### Texte d'étude ###
Un alinéa de l'article 49 de la Constitution peut en cacher un autre. Si le Premier ministre peut "engager la responsabilité du gouvernement devant l'Assemblée nationale sur le vote d'un texte" grâce au 49.3, comme François Bayrou l'a fait à deux reprises, lundi 3 février, le Parti socialiste va quant à lui recourir à l'article 49.2 du texte fondateur de la Ve République.

Il s'agit d'un procédé similaire à la motion de censure "provoquée", qui intervient après l'utilisation du 49.3, et qui a le même objectif : faire chuter le gouvernement en place. Avec le 49.2, il n'y a toutefois pas besoin d'un texte préalablement imposé par le gouvernement pour répondre avec une motion de censure, car il s'agit d'une motion de censure "spontanée".

"L'Assemblée nationale met en cause la responsabilité du gouvernement par le vote d'une motion de censure", dispose cet alinéa de la Constitution. "Une telle motion n'est recevable que si elle est signée par un dixième au moins des membres de l'Assemblée nationale", soit 58 élus. En revanche, contrairement au 49.3, "un député ne peut être signataire de plus de trois motions de censure au cours d'une même session ordinaire et de plus d'une au cours d'une même session extraordinaire"

Une motion de censure pour tenter de reprendre la main

Les députés socialistes ont décidé de faire appel à cette disposition pour une raison précise : selon eux, il est nécessaire que la France soit dotée de textes budgétaires pour 2025, d'où leur volonté de ne pas voter les motions de censure "provoquées" sur le budget, ce qui a poussé certains membres du Nouveau Front populaire à les qualifier de "traîtres". Jean-Luc Mélenchon a ainsi estimé que le NFP était "réduit d'un parti" après la décision du PS, lundi.

Mais une fois le projet de loi de finances et le projet de loi de financement de la Sécurité sociale adoptés, les socialistes ont l'intention de reprendre la main pour "rappeler ce qui [les] différencie fondamentalement de ce gouvernement", défend le groupe PS auprès de franceinfo. C'est l'objectif affiché de cette motion de censure, qui vise à protester contre les propos décriés de François Bayrou sur le "sentiment de submersion" migratoire.
###
_Consignes de l'exercice_
(1) Dans le texte sur l'article 49.2, relevez toutes les expressions placées entre guillemets dans le paragraphe qui commence par « Les députés socialistes ont décidé ».
(2) D'après le texte sur l'article 49.2, combien d'élus doivent au minimum signer une motion de censure pour qu'elle soit recevable ?
(3) Poursuivez le texte sur l'article 49.2 à partir de sa dernière phrase.
### Données d'entrée ###
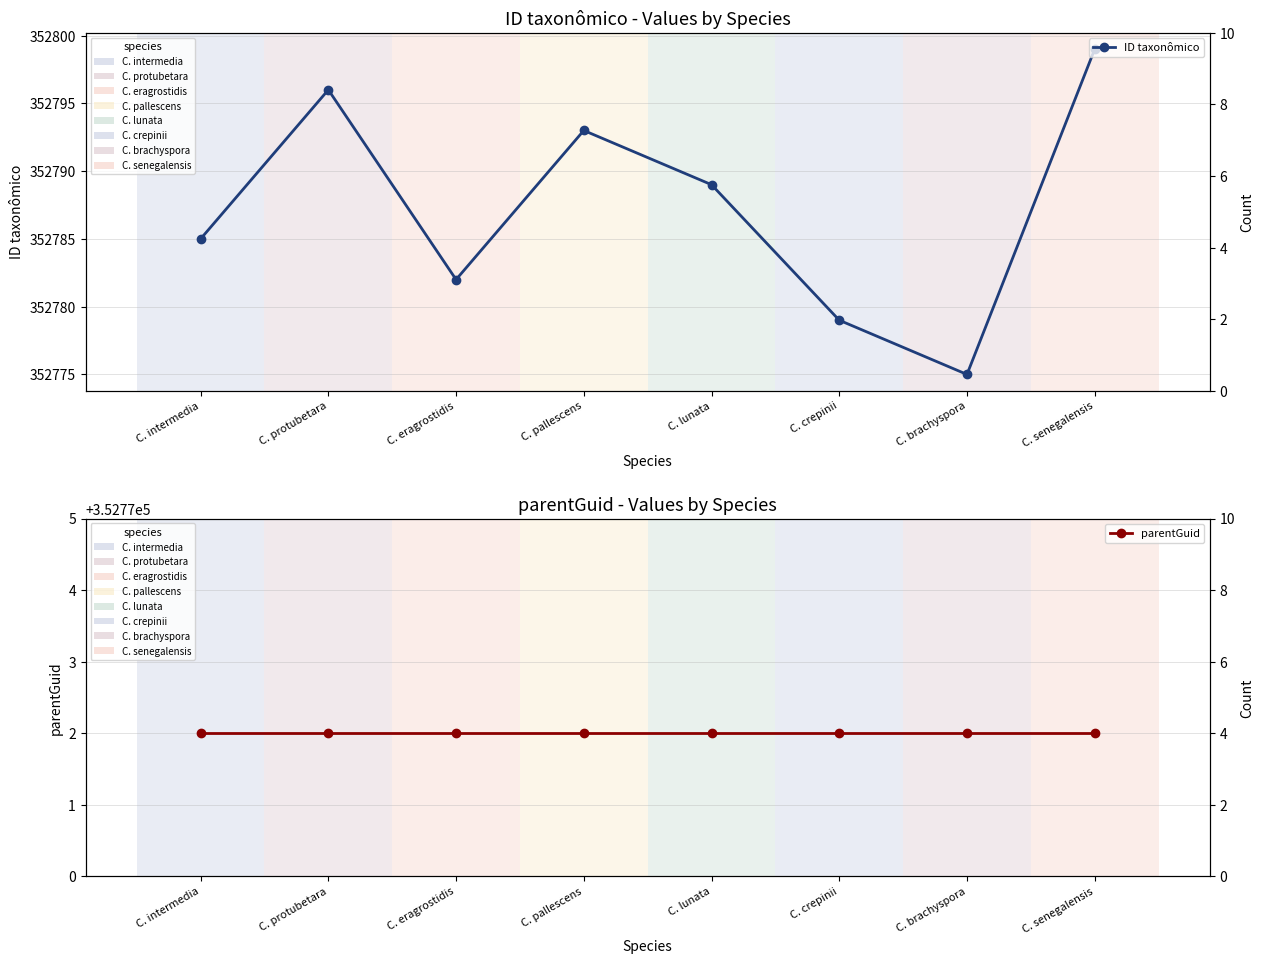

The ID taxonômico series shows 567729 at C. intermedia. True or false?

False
###
### Données d'entrée ###
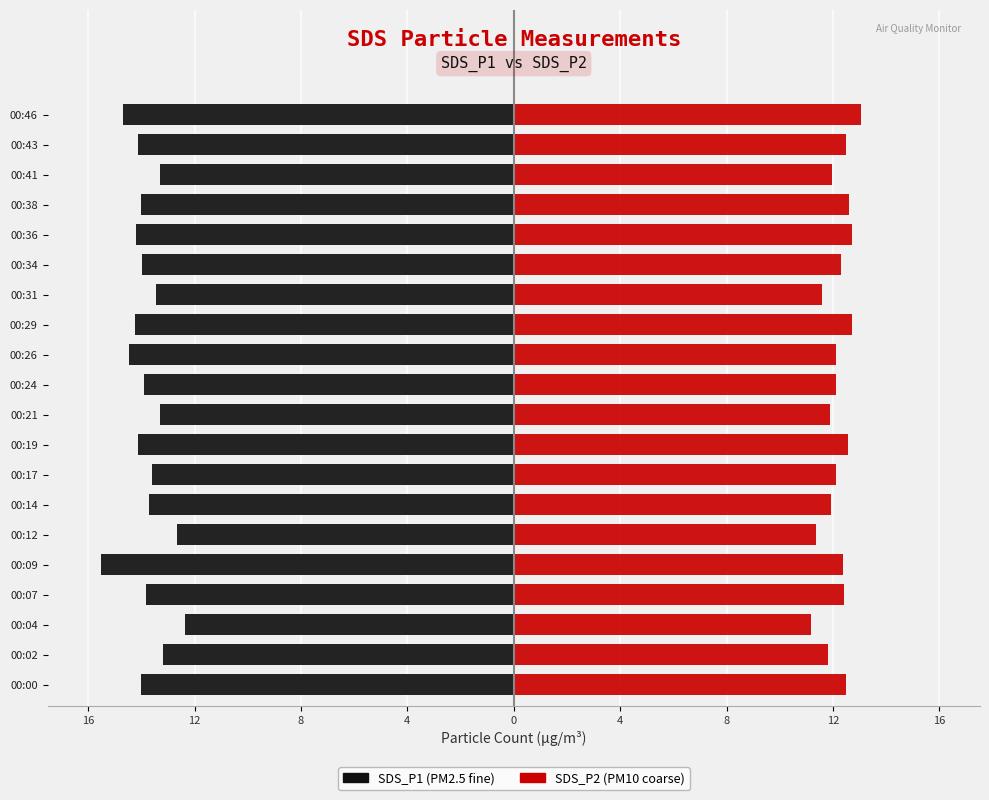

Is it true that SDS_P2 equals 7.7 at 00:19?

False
###
_Vos réponses écrites_
(1) « provoquées », « traîtres », « réduit d'un parti »

(2) 58 élus, soit un dixième des membres de l'Assemblée nationale.

(3)
La date exacte du dépôt de cette motion de censure n'est pas encore connue, mais le groupe PS affirme mercredi qu'elle sera présentée "à l’issue des débats budgétaires à l’Assemblée nationale", soit "la semaine prochaine". 

Une stratégie qui n'a "aucune chance" d'aboutir ?

Comme pour la motion de censure "provoquée" après un 49.3, il faut que "la majorité des membres" de la chambre basse du Parlement, soit 289 députés sur 577, votent la motion de censure pour que le Premier ministre et ses ministres s'en aillent. "Elle peut faire tomber" le gouvernement, a assuré mercredi matin sur franceinfo le patron des députés PS, Boris Vallaud.

Or, pour que le texte aboutisse, il faut que le RN vote cette motion de censure sur le sujet de l'immigration, ce qui est loin d'être évident. "Malheureusement, elle n'a aucune chance, sauf si le RN veut absolument faire tomber le gouvernement", déplore un cadre du parti à la rose. "Le problème, c’est qu’avec le RN, on ne sait pas", estime l'entourage de François Bayrou auprès de France Télévisions.

Sur les 66 motions de censure "spontanées" déposées depuis le Ve République, une seule a abouti, en octobre 1962, au départ du gouvernement. François Bayrou, qui a déjà traversé sans encombre une motion de censure "spontanée" au mois de janvier, espère ne pas connaître le même sort que Georges Pompidou, censuré, mais finalement renommé dans la foulée par Charles de Gaulle.